Last Saturday, First things First hosted their first Solar Fair in the Centre of Excellence at Okanagan College.

Last Saturday, First things First hosted their first Solar Fair in the Centre of Excellence at Okanagan College.

The event was well attended, to be sure, but it felt a little bit like stepping back to the 60s or 70s, when farsighted activists were pushing wind and solar power generation as renewable, responsible alternatives to increasing reliance on oil.

The 2016 version of the solar fair had a big difference from those 50 years ago. This time, the people behind the displays are professionals, suits and all, marketing mature, workable technologies to homeowners serious about lowering their energy costs and consumption.

Solar power is still a long ways from being an everyday technology, but nowadays, that has more to do with marketing and acceptance than it not living up to the promises made by those early, hopeful advocates.
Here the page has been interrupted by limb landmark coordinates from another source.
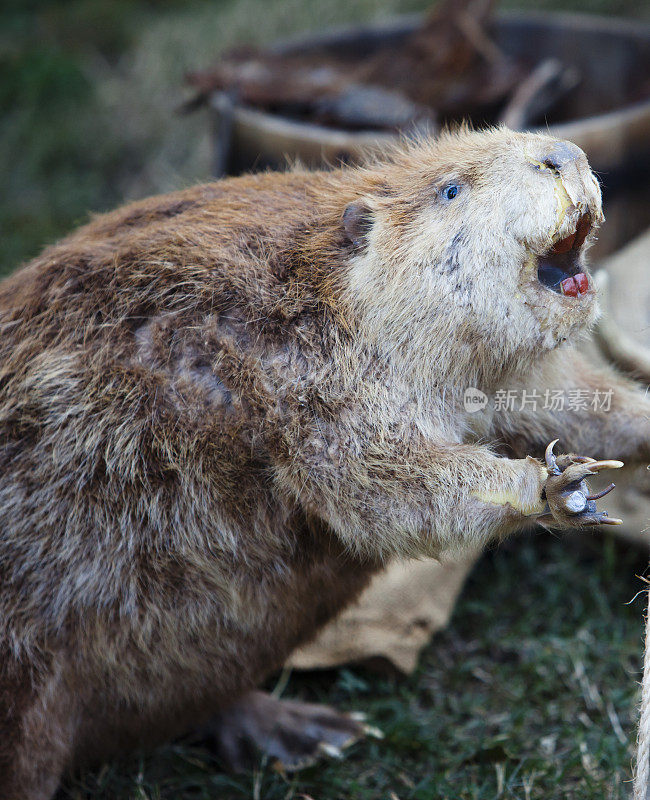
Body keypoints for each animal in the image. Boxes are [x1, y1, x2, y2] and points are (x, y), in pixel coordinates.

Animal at [1, 128, 648, 796]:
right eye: (451, 189)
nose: (563, 155)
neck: (328, 287)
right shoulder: (311, 379)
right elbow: (384, 483)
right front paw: (555, 486)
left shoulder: (496, 376)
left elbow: (563, 400)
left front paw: (638, 428)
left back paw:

The idea of powering a large building like the South Okanagan Events Centre through wind and solar power may still be years away, but it is no longer the fantasy that it once might have been dismissed as.

We don’t often talk about a looming oil crisis as we did 40 years ago, when it was projected the world would run through its carbon fuel resources by the end of the century, but  despite new, better and more efficient methods of extracting oil from the ground, tar sands or deep in the Arctic Ocean, it’s going to run out one day. Or at least, become too expensive to be used as an everyday fuel for our cars or what have you.

Hopefully, long before the world does completely run out of those carbon-based fuels, we will recognize that there are alternatives — wind, solar, geothermal and more — that make more sense than burning up a finite resource.